#### Job item:
Format everything from the first of the lines below down to the line containing "resolver un diff sin salir de la herramienta." as a JSON list of strings, one string per line, with blank lines omitted. Leave the pictures out of the answer.

#### Exercise input:

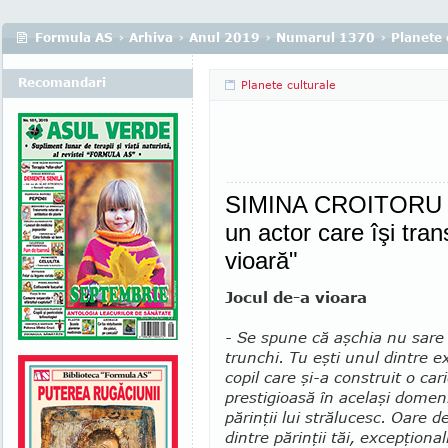
Formula AS
›
Arhiva
›
Anul 2019
›
Numarul 1370
›
Planete 
Recomandari
Planete culturale
SIMINA CROITORU - 
un actor care îşi tra
vioară"
Jocul de-a vioara
- Se spune că aşchia nu sare
trunchi. Tu eşti unul dintre 
copil care şi-a construit o car
prestigioasă în acelaşi do­meni
părinţii lui strălucesc. Oare d
dintre părinţii tăi, excepţional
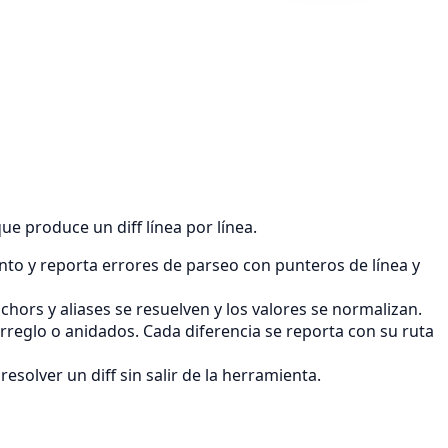
ue produce un diff línea por línea.
nto y reporta errores de parseo con punteros de línea y
ors y aliases se resuelven y los valores se normalizan.
rreglo o anidados. Cada diferencia se reporta con su ruta
resolver un diff sin salir de la herramienta.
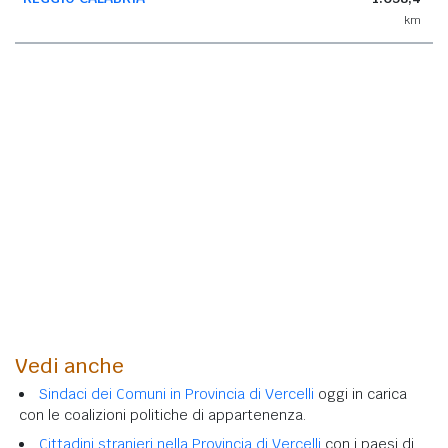
km
Vedi anche
Sindaci dei Comuni in Provincia di Vercelli
oggi in carica
con le coalizioni politiche di appartenenza.
Cittadini stranieri nella Provincia di Vercelli
con i paesi di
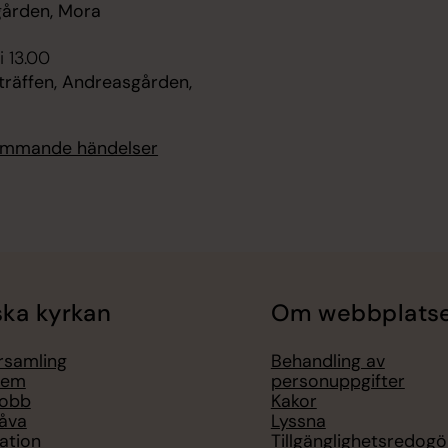
ården, Mora
i 13.00
räffen, Andreasgården,
kommande händelser
ka kyrkan
Om webbplats
örsamling
Behandling av
lem
personuppgifter
jobb
Kakor
åva
Lyssna
ation
Tillgänglighetsredogö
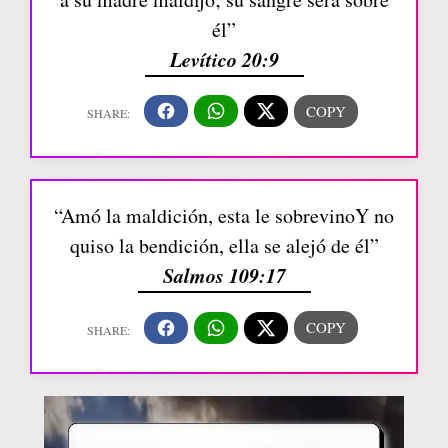
él”
Levítico 20:9
“Amó la maldición, esta le sobrevinoY no
quiso la bendición, ella se alejó de él”
Salmos 109:17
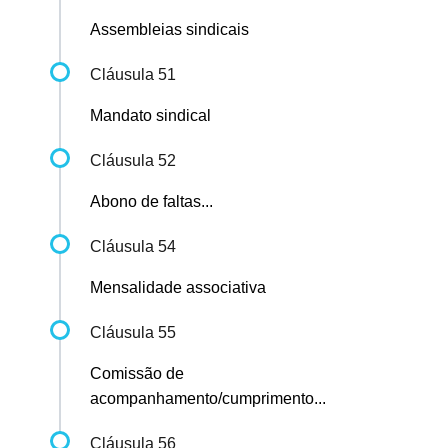
Assembleias sindicais
Cláusula 51
Mandato sindical
Cláusula 52
Abono de faltas...
Cláusula 54
Mensalidade associativa
Cláusula 55
Comissão de
acompanhamento/cumprimento...
Cláusula 56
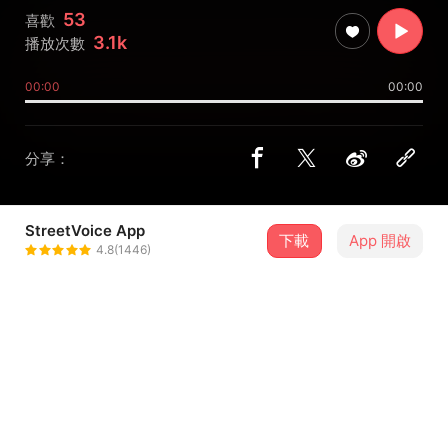
53
喜歡
3.1k
播放次數
00:00
00:00
分享：
StreetVoice App
下載
App 開啟
DrunkMonk 撞克茫客
4.8(1446)
＋ 追蹤
@Ducksuslu
介紹
回到日落時刻，勾起過去愛情的憂傷和沉重。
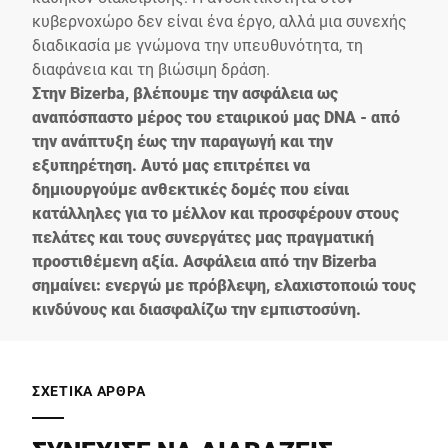
κυβερνοχώρο δεν είναι ένα έργο, αλλά μια συνεχής
διαδικασία με γνώμονα την υπευθυνότητα, τη
διαφάνεια και τη βιώσιμη δράση.
Στην Bizerba, βλέπουμε την ασφάλεια ως
αναπόσπαστο μέρος του εταιρικού μας DNA - από
την ανάπτυξη έως την παραγωγή και την
εξυπηρέτηση. Αυτό μας επιτρέπει να
δημιουργούμε ανθεκτικές δομές που είναι
κατάλληλες για το μέλλον και προσφέρουν στους
πελάτες και τους συνεργάτες μας πραγματική
προστιθέμενη αξία. Ασφάλεια από την Bizerba
σημαίνει: ενεργώ με πρόβλεψη, ελαχιστοποιώ τους
κινδύνους και διασφαλίζω την εμπιστοσύνη.
ΣΧΕΤΙΚΆ ΆΡΘΡΑ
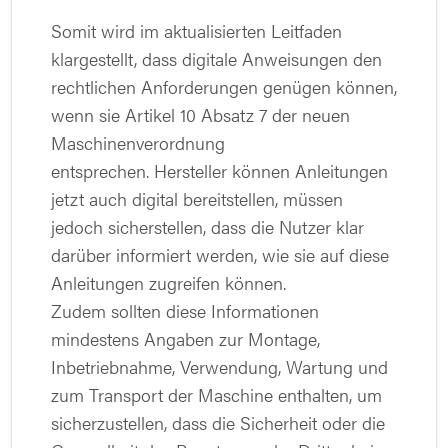
Somit wird im aktualisierten Leitfaden
klargestellt, dass digitale Anweisungen den
rechtlichen Anforderungen genügen können,
wenn sie Artikel 10 Absatz 7 der neuen
Maschinenverordnung
entsprechen. Hersteller können Anleitungen
jetzt auch digital bereitstellen, müssen
jedoch sicherstellen, dass die Nutzer klar
darüber informiert werden, wie sie auf diese
Anleitungen zugreifen können.
Zudem sollten diese Informationen
mindestens Angaben zur Montage,
Inbetriebnahme, Verwendung, Wartung und
zum Transport der Maschine enthalten, um
sicherzustellen, dass die Sicherheit oder die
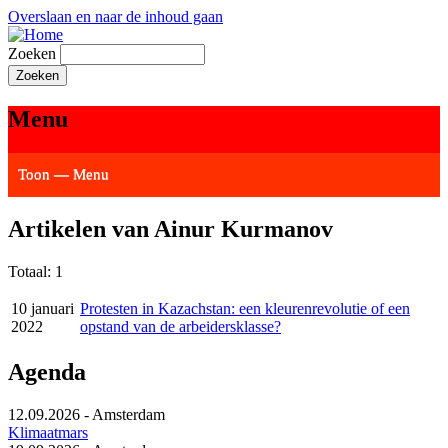
Overslaan en naar de inhoud gaan
Zoeken
Menu
Toon — Menu
Actueel
Achtergrond
Links
Geschriften
Over SAP - Grenzeloos
Artikelen van Ainur Kurmanov
Totaal: 1
10 januari
Protesten in Kazachstan: een kleurenrevolutie of een
2022
opstand van de arbeidersklasse?
Agenda
12.09.2026
-
Amsterdam
Klimaatmars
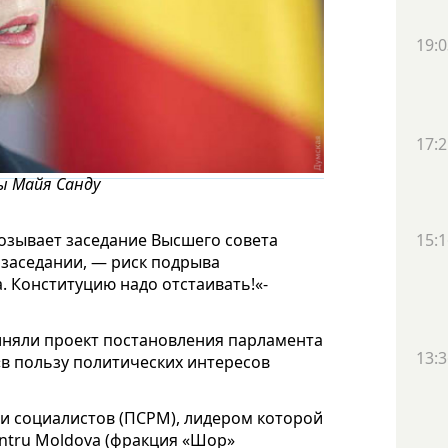
19:0
17:2
ы Майя Санду
озывает заседание Высшего совета
15:1
 заседании, — риск подрыва
. Конституцию надо отстаивать!«-
иняли проект постановления парламента
13:3
в пользу политических интересов
и социалистов (ПСРМ), лидером которой
ntru Moldova (фракция «Шор»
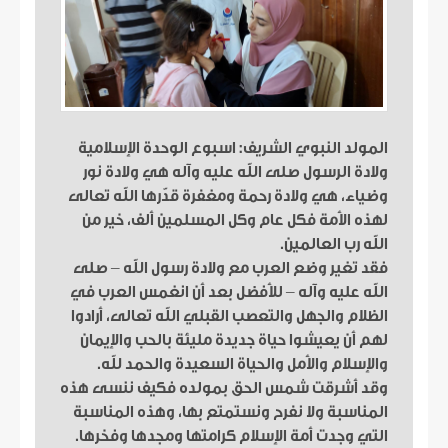
المولد النبوي الشريف: اسبوع الوحدة الإسلامية
ولادة الرسول صلى الله عليه وآله هي ولادة نور
وضياء، هي ولادة رحمة ومغفرة قدّرها الله تعالى
لهذه الأمة فكل عام وكل المسلمين ألف، خير من
الله رب العالمين.
فقد تغير وضع العرب مع ولادة رسول الله – صلى
الله عليه وآله – للأفضل بعد أن انغمس العرب في
الظلام والجهل والتعصب القبلي الله تعالى، أرادوا
لهم أن يعيشوا حياة جديدة مليئة بالحب والإيمان
والإسلام والأمل والحياة السعيدة والحمد لله.
وقد أشرقت شمس الحق بمولده فكيف ننسى هذه
المناسبة ولا نفرح ونستمتع بها، وهذه المناسبة
التي وجدت أمة الإسلام كرامتها ومجدها وفخرها.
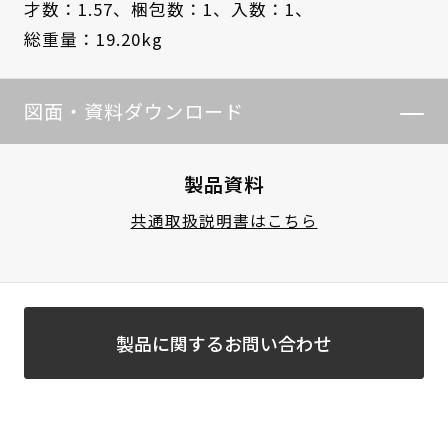
才数：1.57、
梱包数：1、
入数：1、
総重量：19.20kg
図面・資料ダウンロード
製品資料
共通取扱説明書はこちら
製品に関するお問い合わせ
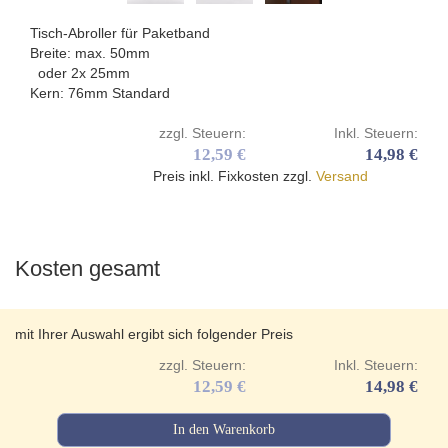
Tisch-Abroller für Paketband
Breite: max. 50mm
oder 2x 25mm
Kern: 76mm Standard
zzgl. Steuern:
Inkl. Steuern:
12,59 €
14,98 €
Preis inkl. Fixkosten zzgl.
Versand
Kosten gesamt
mit Ihrer Auswahl ergibt sich folgender Preis
zzgl. Steuern:
Inkl. Steuern:
12,59 €
14,98 €
In den Warenkorb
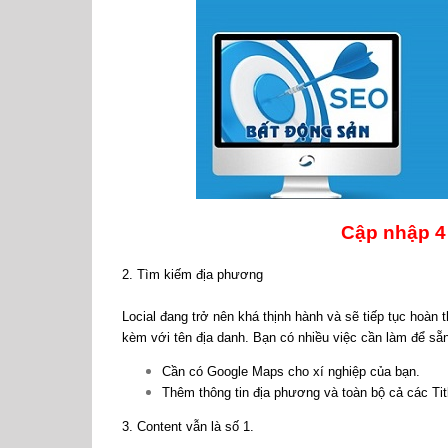
Cập nhập 4
2. Tìm kiếm địa phương
Locial đang trở nên khá thịnh hành và sẽ tiếp tục hoàn
kèm với tên địa danh. Bạn có nhiều việc cần làm để s
Cần có Google Maps cho xí nghiệp của bạn.
Thêm thông tin địa phương và toàn bộ cả các Tit
3. Content vẫn là số 1.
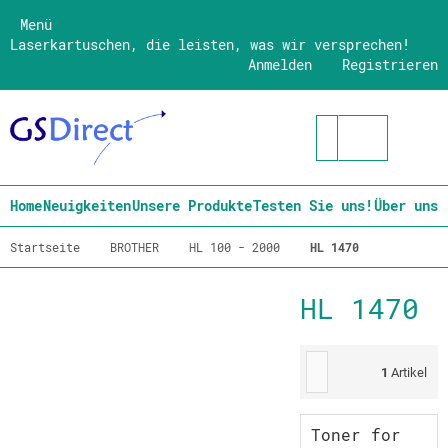
Menü
Laserkartuschen, die leisten, was wir versprechen!
Anmelden
Registrieren
Home
Neuigkeiten
Unsere Produkte
Testen Sie uns!
Über uns
Startseite
BROTHER
HL 100 - 2000
HL 1470
HL 1470
1
Artikel
Toner for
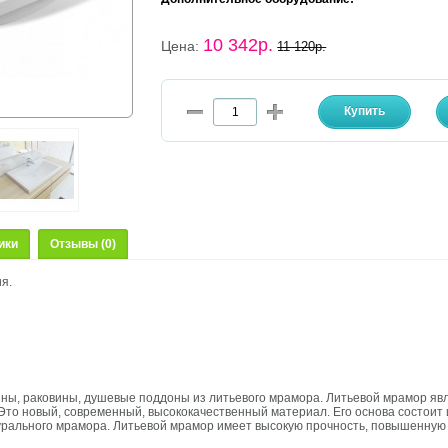
10 342р.
Цена:
11 120р.
ики
Отзывы (0)
ия.
нны, раковины, душевые поддоны из литьевого мрамора. Литьевой мрамор яв
Это новый, современный, высококачественный материал. Его основа состоит 
рального мрамора. Литьевой мрамор имеет высокую прочность, повышенную 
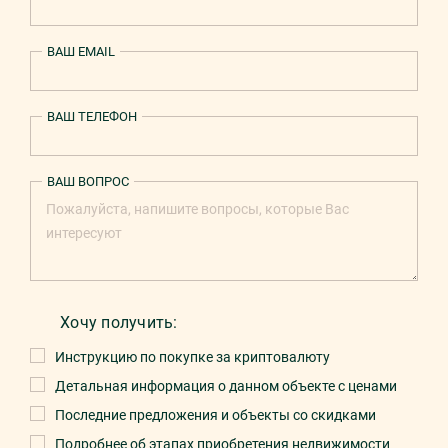
ВАШ EMAIL
ВАШ ТЕЛЕФОН
ВАШ ВОПРОС
Хочу получить:
Инструкцию по покупке за криптовалюту
Детальная информация о данном объекте с ценами
Последние предложения и объекты со скидками
Подробнее об этапах приобретения недвижимости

#### Task solution:
[
  "Formula AS",
  "›",
  "Arhiva",
  "›",
  "Anul 2019",
  "›",
  "Numarul 1370",
  "›",
  "Planete ",
  "Recomandari",
  "Planete culturale",
  "SIMINA CROITORU - ",
  "un actor care îşi tra",
  "vioară\"",
  "Jocul de-a vioara",
  "- Se spune că aşchia nu sare",
  "trunchi. Tu eşti unul dintre ",
  "copil care şi-a construit o car",
  "prestigioasă în acelaşi do­meni",
  "părinţii lui strălucesc. Oare d",
  "dintre părinţii tăi, excepţional",
  "ue produce un diff línea por línea.",
  "nto y reporta errores de parseo con punteros de línea y",
  "ors y aliases se resuelven y los valores se normalizan.",
  "rreglo o anidados. Cada diferencia se reporta con su ruta",
  "resolver un diff sin salir de la herramienta."
]